**Problem to solve:**
Copy out everything in the records below from the line containing "It&#39;s up to" down to the line containing "Action : Launch", including both of those lines, without changing anything.

**Records provided:**
* * *

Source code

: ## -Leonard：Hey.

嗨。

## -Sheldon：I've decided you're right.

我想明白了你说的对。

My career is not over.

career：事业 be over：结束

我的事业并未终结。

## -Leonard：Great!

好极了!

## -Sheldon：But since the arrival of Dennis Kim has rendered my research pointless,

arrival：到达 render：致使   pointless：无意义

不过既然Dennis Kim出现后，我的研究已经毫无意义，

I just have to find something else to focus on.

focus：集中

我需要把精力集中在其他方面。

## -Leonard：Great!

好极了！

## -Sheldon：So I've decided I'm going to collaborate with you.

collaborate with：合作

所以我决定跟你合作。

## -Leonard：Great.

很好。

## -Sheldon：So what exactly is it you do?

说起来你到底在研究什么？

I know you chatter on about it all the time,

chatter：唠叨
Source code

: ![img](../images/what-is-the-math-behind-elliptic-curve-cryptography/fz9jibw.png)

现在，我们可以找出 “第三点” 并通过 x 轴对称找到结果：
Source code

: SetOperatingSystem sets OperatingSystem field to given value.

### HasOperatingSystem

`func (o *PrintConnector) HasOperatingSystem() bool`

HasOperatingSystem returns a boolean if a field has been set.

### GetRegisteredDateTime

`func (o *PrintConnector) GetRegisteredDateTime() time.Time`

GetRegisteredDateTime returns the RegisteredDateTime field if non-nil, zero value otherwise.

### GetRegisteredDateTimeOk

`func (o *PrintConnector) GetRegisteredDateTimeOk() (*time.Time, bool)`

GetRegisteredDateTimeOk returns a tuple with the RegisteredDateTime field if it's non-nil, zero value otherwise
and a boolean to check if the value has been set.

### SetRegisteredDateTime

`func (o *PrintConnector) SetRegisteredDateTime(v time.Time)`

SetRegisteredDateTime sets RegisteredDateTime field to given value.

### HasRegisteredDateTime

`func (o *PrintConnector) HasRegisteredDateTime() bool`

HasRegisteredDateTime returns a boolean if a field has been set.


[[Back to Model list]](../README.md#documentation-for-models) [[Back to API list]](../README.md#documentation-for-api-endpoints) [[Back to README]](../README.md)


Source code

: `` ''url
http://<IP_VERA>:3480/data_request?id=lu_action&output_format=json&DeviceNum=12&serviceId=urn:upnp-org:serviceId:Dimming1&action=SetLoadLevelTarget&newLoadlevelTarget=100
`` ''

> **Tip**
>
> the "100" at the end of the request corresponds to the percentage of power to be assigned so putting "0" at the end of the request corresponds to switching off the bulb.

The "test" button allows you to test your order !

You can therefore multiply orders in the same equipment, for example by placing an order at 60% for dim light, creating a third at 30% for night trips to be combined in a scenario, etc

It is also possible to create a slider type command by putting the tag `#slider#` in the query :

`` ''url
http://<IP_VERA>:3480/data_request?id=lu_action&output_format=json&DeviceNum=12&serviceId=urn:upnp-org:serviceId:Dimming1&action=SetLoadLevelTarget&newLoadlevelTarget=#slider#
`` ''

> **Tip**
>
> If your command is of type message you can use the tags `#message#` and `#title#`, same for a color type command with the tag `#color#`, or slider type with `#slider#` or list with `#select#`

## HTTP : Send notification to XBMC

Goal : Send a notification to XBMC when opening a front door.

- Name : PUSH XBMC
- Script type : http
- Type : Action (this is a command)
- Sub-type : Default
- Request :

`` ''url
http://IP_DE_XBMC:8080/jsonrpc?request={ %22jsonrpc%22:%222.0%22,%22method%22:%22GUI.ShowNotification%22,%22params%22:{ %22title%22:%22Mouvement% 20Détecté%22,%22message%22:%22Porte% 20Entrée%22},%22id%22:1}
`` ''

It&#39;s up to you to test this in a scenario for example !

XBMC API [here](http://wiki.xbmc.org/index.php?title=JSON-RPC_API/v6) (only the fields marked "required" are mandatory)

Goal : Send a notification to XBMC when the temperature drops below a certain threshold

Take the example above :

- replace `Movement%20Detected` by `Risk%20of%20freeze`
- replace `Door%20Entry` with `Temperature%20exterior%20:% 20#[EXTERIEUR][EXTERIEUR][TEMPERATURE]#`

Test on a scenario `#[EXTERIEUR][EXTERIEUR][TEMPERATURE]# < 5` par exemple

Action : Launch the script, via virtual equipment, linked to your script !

* * *

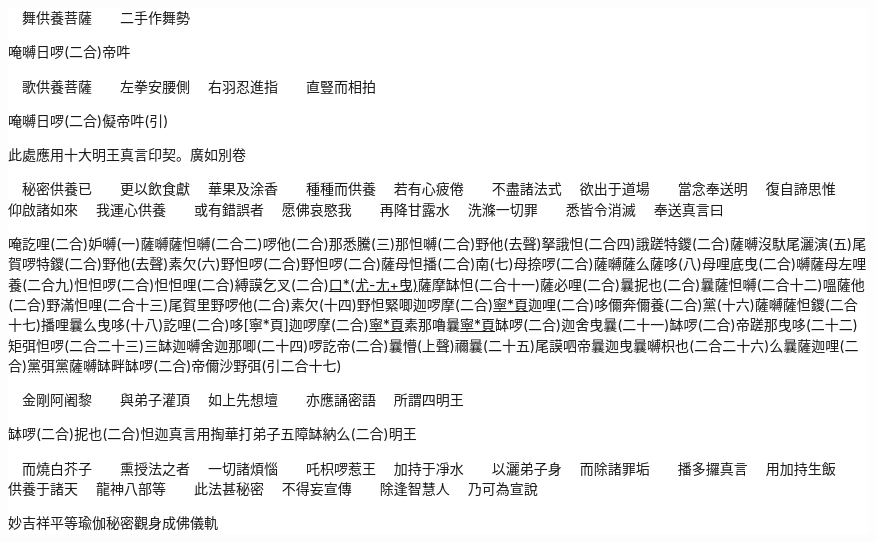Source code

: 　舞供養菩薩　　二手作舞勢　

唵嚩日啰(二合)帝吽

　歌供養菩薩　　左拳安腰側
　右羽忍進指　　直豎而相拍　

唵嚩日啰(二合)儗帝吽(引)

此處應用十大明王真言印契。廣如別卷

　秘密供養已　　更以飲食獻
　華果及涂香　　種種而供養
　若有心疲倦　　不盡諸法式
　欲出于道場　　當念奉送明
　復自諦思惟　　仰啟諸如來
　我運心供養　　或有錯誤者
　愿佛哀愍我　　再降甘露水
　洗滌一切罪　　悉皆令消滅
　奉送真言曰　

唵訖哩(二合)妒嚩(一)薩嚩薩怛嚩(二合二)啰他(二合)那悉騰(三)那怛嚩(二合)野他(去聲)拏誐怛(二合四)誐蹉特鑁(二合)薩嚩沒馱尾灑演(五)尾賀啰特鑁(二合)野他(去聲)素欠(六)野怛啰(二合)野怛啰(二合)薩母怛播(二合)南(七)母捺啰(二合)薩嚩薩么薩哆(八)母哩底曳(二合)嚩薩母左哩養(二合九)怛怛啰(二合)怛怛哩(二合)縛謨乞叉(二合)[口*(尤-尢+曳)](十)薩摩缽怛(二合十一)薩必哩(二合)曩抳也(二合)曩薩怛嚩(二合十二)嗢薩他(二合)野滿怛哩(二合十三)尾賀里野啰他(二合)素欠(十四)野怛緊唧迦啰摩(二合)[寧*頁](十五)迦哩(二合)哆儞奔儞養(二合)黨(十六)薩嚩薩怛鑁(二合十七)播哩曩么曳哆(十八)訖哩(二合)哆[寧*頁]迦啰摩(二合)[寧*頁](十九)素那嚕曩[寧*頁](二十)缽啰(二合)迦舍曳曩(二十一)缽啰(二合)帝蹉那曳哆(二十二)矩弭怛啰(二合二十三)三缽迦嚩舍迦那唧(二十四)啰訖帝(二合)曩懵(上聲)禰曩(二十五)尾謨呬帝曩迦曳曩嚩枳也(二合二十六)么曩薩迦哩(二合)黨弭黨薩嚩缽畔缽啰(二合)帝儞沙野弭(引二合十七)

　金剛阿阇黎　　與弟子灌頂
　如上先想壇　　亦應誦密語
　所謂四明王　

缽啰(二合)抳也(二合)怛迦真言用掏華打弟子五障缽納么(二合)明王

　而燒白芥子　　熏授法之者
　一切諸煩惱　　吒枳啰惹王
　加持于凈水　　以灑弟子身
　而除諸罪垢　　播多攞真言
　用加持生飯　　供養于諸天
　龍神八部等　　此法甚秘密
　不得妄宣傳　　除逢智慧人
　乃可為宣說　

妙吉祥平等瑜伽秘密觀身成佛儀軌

* * *

**Task solution:**
It&#39;s up to you to test this in a scenario for example !

XBMC API [here](http://wiki.xbmc.org/index.php?title=JSON-RPC_API/v6) (only the fields marked "required" are mandatory)

Goal : Send a notification to XBMC when the temperature drops below a certain threshold

Take the example above :

- replace `Movement%20Detected` by `Risk%20of%20freeze`
- replace `Door%20Entry` with `Temperature%20exterior%20:% 20#[EXTERIEUR][EXTERIEUR][TEMPERATURE]#`

Test on a scenario `#[EXTERIEUR][EXTERIEUR][TEMPERATURE]# < 5` par exemple

Action : Launch the script, via virtual equipment, linked to your script !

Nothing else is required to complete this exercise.